Orbit Logic and MIT is researching onboard fault attribution solution for satellite systems. Air Force Research Laboratory has sponsored to Orbit Logic a Phase I Small Business Technology Transfer (STTR) contract to develop the Satellite Onboard Fault Attribution and Response (SOFAR) solution. The Space Telecommunications, Astronomy and Radiation (STAR) Laboratory in the Department of Aeronautics and Astronautics at the Massachusetts Institute of Technology is their research collaborator.
SOFAR will attribute faults encountered in satellite systems to their possible causes. In many cases, clues embedded in telemetry data may be so sparse that no single explanation is possible to determine. In these situations, SOFAR will develop multiple hypotheses and the relative likelihood of each. These hypotheses can be delivered to the ground operations center to inform the operators, and can also be used by Orbit Logic’s onboard Autonomous Planning System (APS) to trigger/determine automated responses to mitigate the fault.
SOFAR will consume data from the hosting satellite bus, its sensors/payloads, and even remote sensors or platforms. Novel approaches developed by MIT will not just isolate the fault, but also attempt to identify its causation category, which can include: Space weather events; Application of physical or energetic effects to the platform; Failures, anomalies or degradation of the spacecraft’s hardware systems; Defects in the flight software that may emerge at unpredictable times or under unique conditions; or Cyber-attacks.

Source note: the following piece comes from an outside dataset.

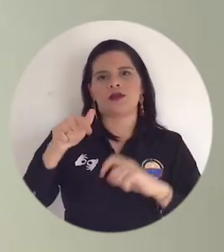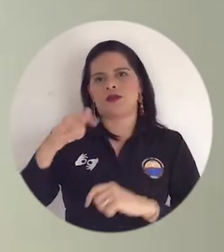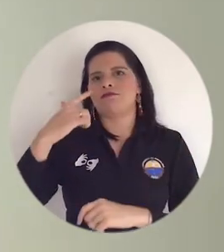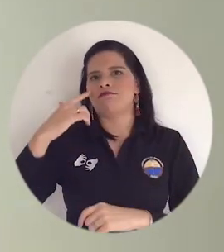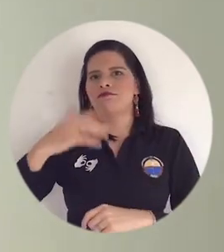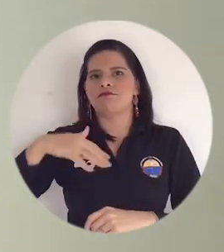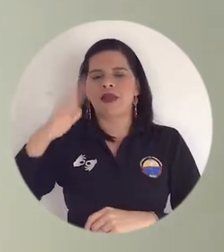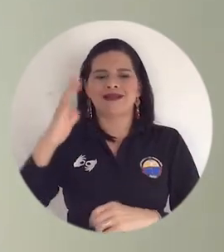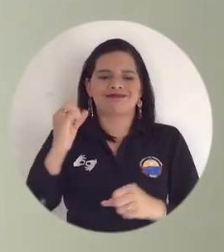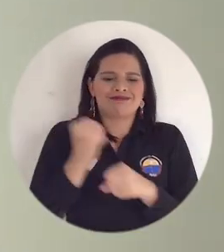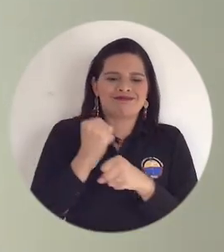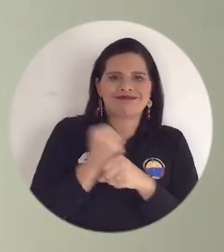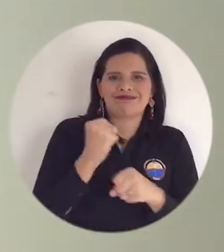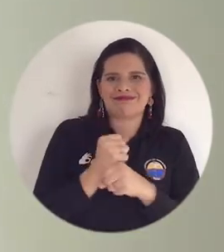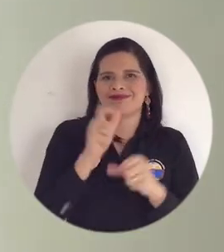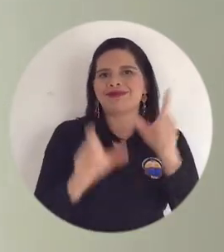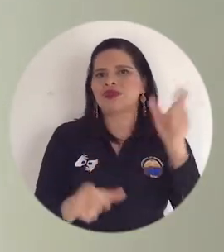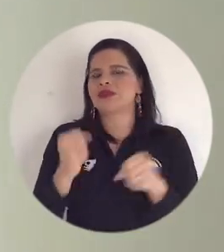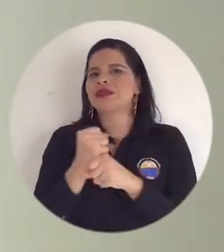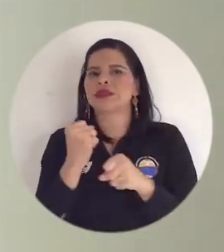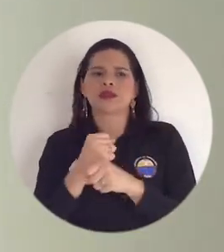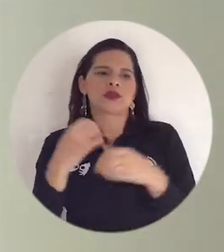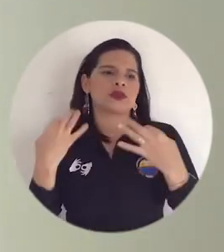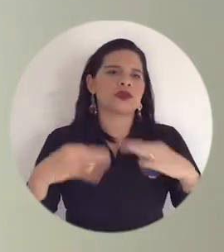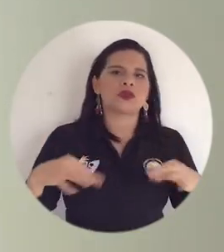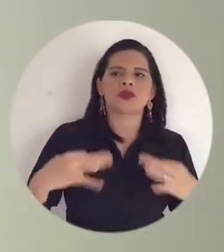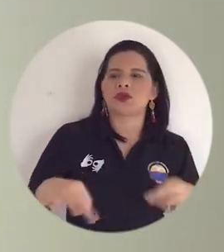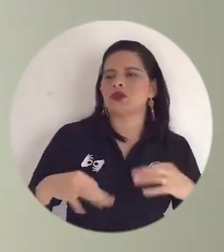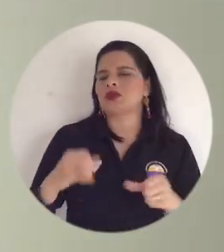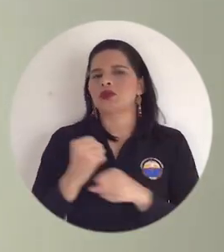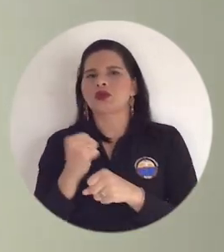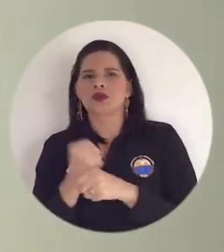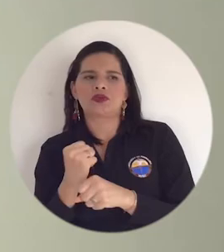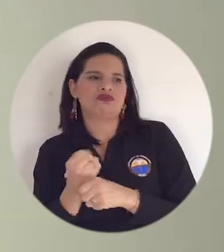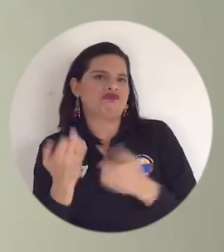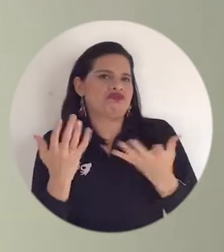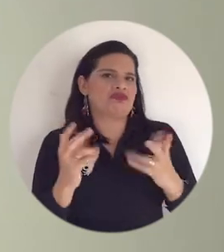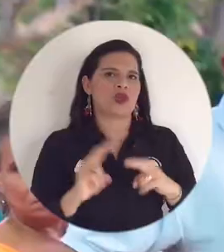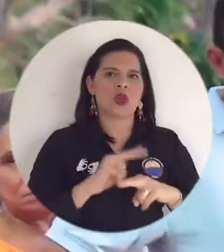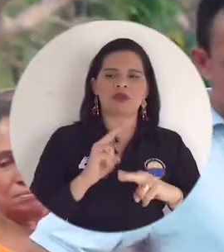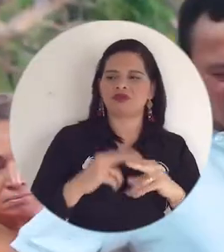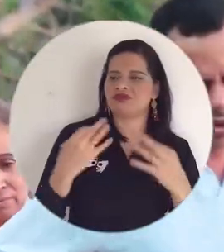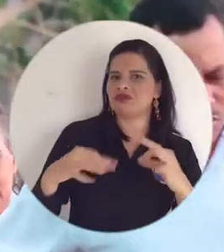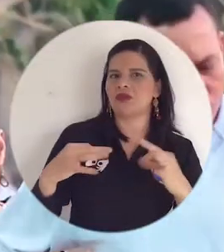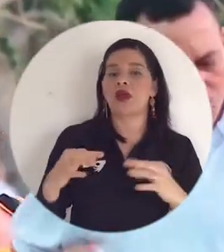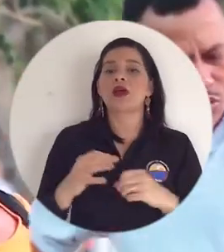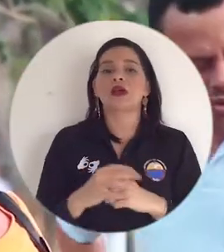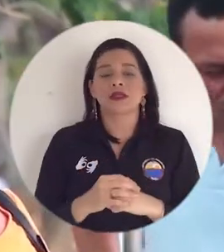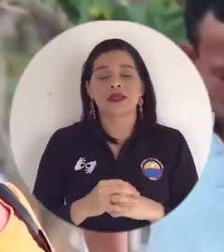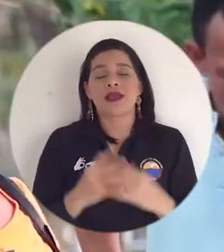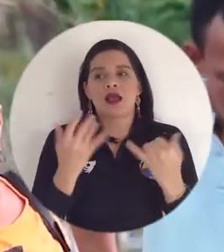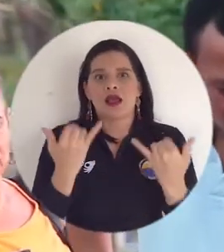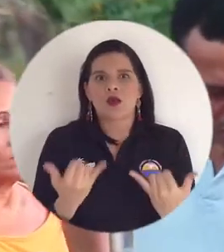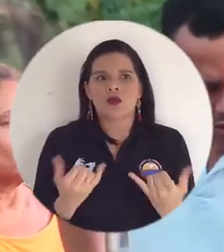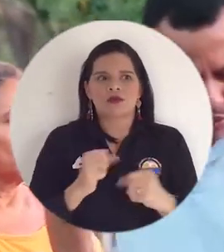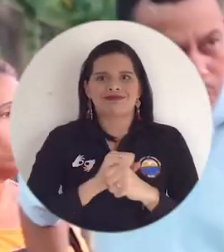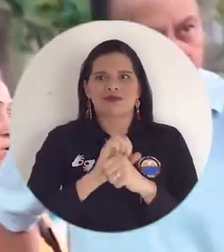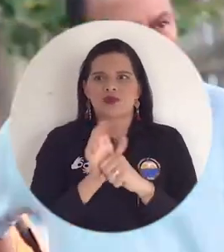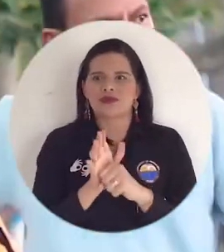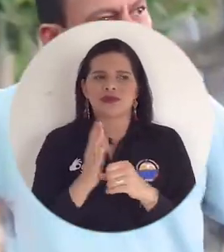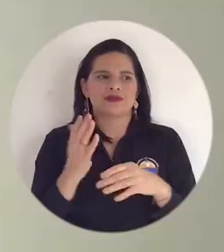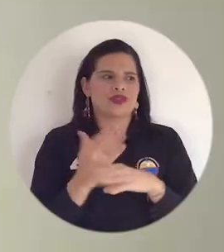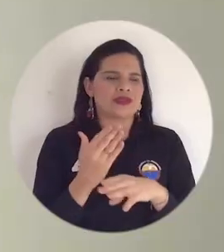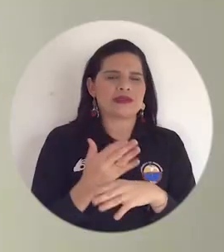en términos generales, porque gran parte de su empleo o del empleo que genera es informal. Bueno, en esta situación creo que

APS is a powerful technology that can be leveraged for autonomous planning in any domain. The breadth of its applications proves its flexibility; in addition to its use on this program for satellite fault management, Orbit Logic has utilized APS for the autonomous operation of heterogeneous constellations of Low Earth Orbit (LEO) satellites1 with DARPA and AFRL, heterogeneous teams of unmanned underwater/surface/aerial vehicles (UUVs/USVs/UAVs) with the Navy2, heterogeneous swarms of rovers, satellites, and atmospheric vehicles for robotic Mars exploration3, heterogeneous robotic swarms with astronauts in-the-loop for Lunar exploration4 and mission-adaptive formation flying control of satellite clusters5, with NASA.